We knew that organizers had gathered more than enough signatures to force a recall election for Scott Walker, and Walker gave up on challenging the signatures. But it became more official yesterday, as the staff of the Government Accountability Board in Wisconsin completed their review of petition signatures, a prelude to the announcement of election dates.

The staff found 931,053 valid signatures for the recall, less than the 1 million threshold Democrats in Wisconsin claimed, but far more than the 540,000 needed to trigger a recall.

The likely timeline for the recall election is this: primaries for the recall of Walker, Lt. Governor Rebecca Kleefisch and four state Senators will take place on May 8. The general election for the recalls will occur on June 5.

Another poll setting baseline expectations for the Walker recall was released yesterday, and it shows a very tight race.

As for the recall contest of Republican Gov. Scott Walker, 46 percent of Wisconsin voters say they will support him in that race, while 48 percent indicate they’ll vote for the eventual Democratic candidate who will face off against the incumbent governor.

The approval rating for Walker – who sparked a firestorm of criticism in his effort to curb collective-bargaining rights for the state’s public-sector workers – sits at 48 percent approval, 48 percent disapproval. According to the poll, a majority of likely Republican voters say they’re following the recall more closely than the GOP presidential primary race, 51 percent to 37 percent.

I don’t expect those numbers to move much. June 5 will be a long night.

So far, three candidates on the Democratic side have announced that they’re running to replace Walker: Dane County executive Kathleen Falk, State Senator Kathleen Vinehout and Secretary of State Doug LaFollette. Milwaukee Mayor Tom Barrett, who lost to Walker in 2010 in the gubernatorial race, may also run. Barrett would be favored in the primary if he gets in, but Falk leads solidly if he doesn’t.

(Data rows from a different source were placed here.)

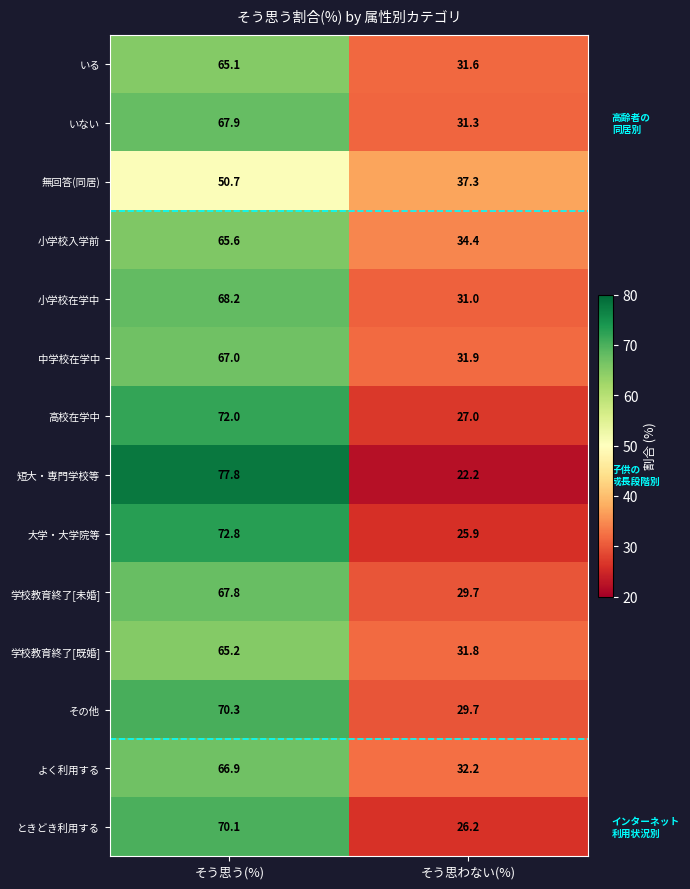

Reading left to right, transcribe all the data shown in this chart.

いる: そう思う(%)=65.1	そう思わない(%)=31.6
いない: そう思う(%)=67.9	そう思わない(%)=31.3
無回答(同居): そう思う(%)=50.7	そう思わない(%)=37.3
小学校入学前: そう思う(%)=65.6	そう思わない(%)=34.4
小学校在学中: そう思う(%)=68.2	そう思わない(%)=31.0
中学校在学中: そう思う(%)=67.0	そう思わない(%)=31.9
高校在学中: そう思う(%)=72.0	そう思わない(%)=27.0
短大・専門学校等: そう思う(%)=77.8	そう思わない(%)=22.2
大学・大学院等: そう思う(%)=72.8	そう思わない(%)=25.9
学校教育終了[未婚]: そう思う(%)=67.8	そう思わない(%)=29.7
学校教育終了[既婚]: そう思う(%)=65.2	そう思わない(%)=31.8
その他: そう思う(%)=70.3	そう思わない(%)=29.7
よく利用する: そう思う(%)=66.9	そう思わない(%)=32.2
ときどき利用する: そう思う(%)=70.1	そう思わない(%)=26.2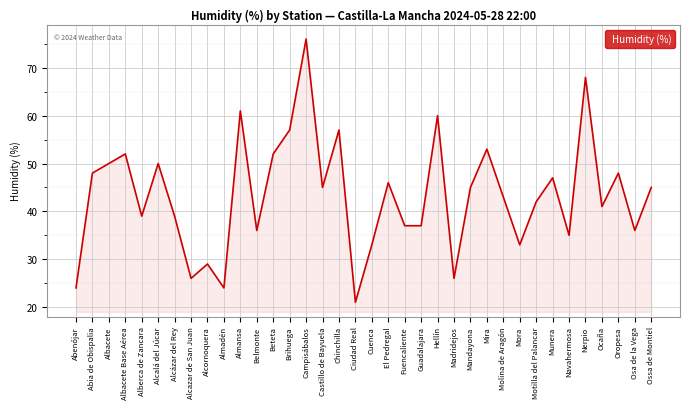

What position from the left is Belmonte?

12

It’s going to be an expensive race. Walker raised $4.5 million for this recall, boosted by the ability to gather unlimited donations. Outside groups will surely spend millions more.

The race will probably turn on the jobs picture in Wisconsin, where Walker has amassed one of the worst records in the country. The nagging scandal of “Walkergate,” an ongoing investigation into corruption at his Milwaukee County executive office and his gubernatorial campaign, will also be a factor. Finally, the initial spark for the recall, the anti-union bill that Walker forced through amid massive protests, will provide the main source of energy for activists in the race.

With the Presidential primary taking place in Wisconsin next week, both Mitt Romney and Rick Santorum have gone out of their way to praise Walker, in an attempt to curry favor with the conservative base.

UPDATE: At a meeting this morning, the GAB officially triggered the recall, with a May 8 primary and June 5 general election. The filing deadline for candidates is April 10, so Tom Barrett has less than two weeks to make his decision.